DIRECTIONS FOR THIS TASK – Print out the entire listing verbatim.

------------------------------

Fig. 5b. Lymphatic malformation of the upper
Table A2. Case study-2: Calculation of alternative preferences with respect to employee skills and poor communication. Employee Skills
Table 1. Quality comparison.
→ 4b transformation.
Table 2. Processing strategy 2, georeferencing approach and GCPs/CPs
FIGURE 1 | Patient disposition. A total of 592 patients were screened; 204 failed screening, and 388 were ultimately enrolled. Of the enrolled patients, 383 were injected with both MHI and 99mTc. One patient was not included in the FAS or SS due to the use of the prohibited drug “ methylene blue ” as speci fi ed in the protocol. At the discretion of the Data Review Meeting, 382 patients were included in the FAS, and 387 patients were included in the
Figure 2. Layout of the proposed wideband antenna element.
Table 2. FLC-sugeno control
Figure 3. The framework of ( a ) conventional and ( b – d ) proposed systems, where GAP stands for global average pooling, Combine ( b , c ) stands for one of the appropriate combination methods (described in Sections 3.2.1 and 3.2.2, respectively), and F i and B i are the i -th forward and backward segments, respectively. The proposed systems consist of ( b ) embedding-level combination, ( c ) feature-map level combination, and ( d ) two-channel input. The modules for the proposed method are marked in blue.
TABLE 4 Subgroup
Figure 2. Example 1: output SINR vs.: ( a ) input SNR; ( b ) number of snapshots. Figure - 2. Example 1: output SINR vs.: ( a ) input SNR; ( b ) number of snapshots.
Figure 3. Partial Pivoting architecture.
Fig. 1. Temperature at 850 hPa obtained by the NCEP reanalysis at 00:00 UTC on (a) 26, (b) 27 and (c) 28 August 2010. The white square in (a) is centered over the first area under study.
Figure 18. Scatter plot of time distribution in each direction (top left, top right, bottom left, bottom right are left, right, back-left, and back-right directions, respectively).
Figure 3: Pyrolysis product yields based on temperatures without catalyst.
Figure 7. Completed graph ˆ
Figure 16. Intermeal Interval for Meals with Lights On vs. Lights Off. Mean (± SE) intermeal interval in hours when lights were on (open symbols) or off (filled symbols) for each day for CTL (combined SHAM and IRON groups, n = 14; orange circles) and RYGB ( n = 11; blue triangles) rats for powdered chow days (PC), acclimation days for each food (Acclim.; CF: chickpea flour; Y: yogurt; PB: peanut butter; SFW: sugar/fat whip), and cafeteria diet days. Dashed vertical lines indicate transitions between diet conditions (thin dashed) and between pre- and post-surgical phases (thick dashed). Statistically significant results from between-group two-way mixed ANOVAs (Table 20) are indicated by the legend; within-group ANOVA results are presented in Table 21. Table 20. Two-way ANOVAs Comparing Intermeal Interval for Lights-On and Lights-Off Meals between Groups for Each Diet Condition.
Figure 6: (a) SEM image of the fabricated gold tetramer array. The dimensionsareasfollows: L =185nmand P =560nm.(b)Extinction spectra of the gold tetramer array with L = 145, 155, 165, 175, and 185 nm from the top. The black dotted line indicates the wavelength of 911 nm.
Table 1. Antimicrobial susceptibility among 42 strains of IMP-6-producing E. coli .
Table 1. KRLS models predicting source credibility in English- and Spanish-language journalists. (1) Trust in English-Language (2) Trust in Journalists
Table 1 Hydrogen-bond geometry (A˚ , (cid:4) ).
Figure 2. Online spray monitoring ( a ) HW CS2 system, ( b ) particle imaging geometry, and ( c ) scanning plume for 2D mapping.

------------------------------

OUTPUT BELOW –
Fig. 5b. Lymphatic malformation of the upper
Table A2. Case study-2: Calculation of alternative preferences with respect to employee skills and poor communication. Employee Skills
Table 1. Quality comparison.
→ 4b transformation.
Table 2. Processing strategy 2, georeferencing approach and GCPs/CPs
FIGURE 1 | Patient disposition. A total of 592 patients were screened; 204 failed screening, and 388 were ultimately enrolled. Of the enrolled patients, 383 were injected with both MHI and 99mTc. One patient was not included in the FAS or SS due to the use of the prohibited drug “ methylene blue ” as speci fi ed in the protocol. At the discretion of the Data Review Meeting, 382 patients were included in the FAS, and 387 patients were included in the
Figure 2. Layout of the proposed wideband antenna element.
Table 2. FLC-sugeno control
Figure 3. The framework of ( a ) conventional and ( b – d ) proposed systems, where GAP stands for global average pooling, Combine ( b , c ) stands for one of the appropriate combination methods (described in Sections 3.2.1 and 3.2.2, respectively), and F i and B i are the i -th forward and backward segments, respectively. The proposed systems consist of ( b ) embedding-level combination, ( c ) feature-map level combination, and ( d ) two-channel input. The modules for the proposed method are marked in blue.
TABLE 4 Subgroup
Figure 2. Example 1: output SINR vs.: ( a ) input SNR; ( b ) number of snapshots. Figure - 2. Example 1: output SINR vs.: ( a ) input SNR; ( b ) number of snapshots.
Figure 3. Partial Pivoting architecture.
Fig. 1. Temperature at 850 hPa obtained by the NCEP reanalysis at 00:00 UTC on (a) 26, (b) 27 and (c) 28 August 2010. The white square in (a) is centered over the first area under study.
Figure 18. Scatter plot of time distribution in each direction (top left, top right, bottom left, bottom right are left, right, back-left, and back-right directions, respectively).
Figure 3: Pyrolysis product yields based on temperatures without catalyst.
Figure 7. Completed graph ˆ
Figure 16. Intermeal Interval for Meals with Lights On vs. Lights Off. Mean (± SE) intermeal interval in hours when lights were on (open symbols) or off (filled symbols) for each day for CTL (combined SHAM and IRON groups, n = 14; orange circles) and RYGB ( n = 11; blue triangles) rats for powdered chow days (PC), acclimation days for each food (Acclim.; CF: chickpea flour; Y: yogurt; PB: peanut butter; SFW: sugar/fat whip), and cafeteria diet days. Dashed vertical lines indicate transitions between diet conditions (thin dashed) and between pre- and post-surgical phases (thick dashed). Statistically significant results from between-group two-way mixed ANOVAs (Table 20) are indicated by the legend; within-group ANOVA results are presented in Table 21. Table 20. Two-way ANOVAs Comparing Intermeal Interval for Lights-On and Lights-Off Meals between Groups for Each Diet Condition.
Figure 6: (a) SEM image of the fabricated gold tetramer array. The dimensionsareasfollows: L =185nmand P =560nm.(b)Extinction spectra of the gold tetramer array with L = 145, 155, 165, 175, and 185 nm from the top. The black dotted line indicates the wavelength of 911 nm.
Table 1. Antimicrobial susceptibility among 42 strains of IMP-6-producing E. coli .
Table 1. KRLS models predicting source credibility in English- and Spanish-language journalists. (1) Trust in English-Language (2) Trust in Journalists
Table 1 Hydrogen-bond geometry (A˚ , (cid:4) ).
Figure 2. Online spray monitoring ( a ) HW CS2 system, ( b ) particle imaging geometry, and ( c ) scanning plume for 2D mapping.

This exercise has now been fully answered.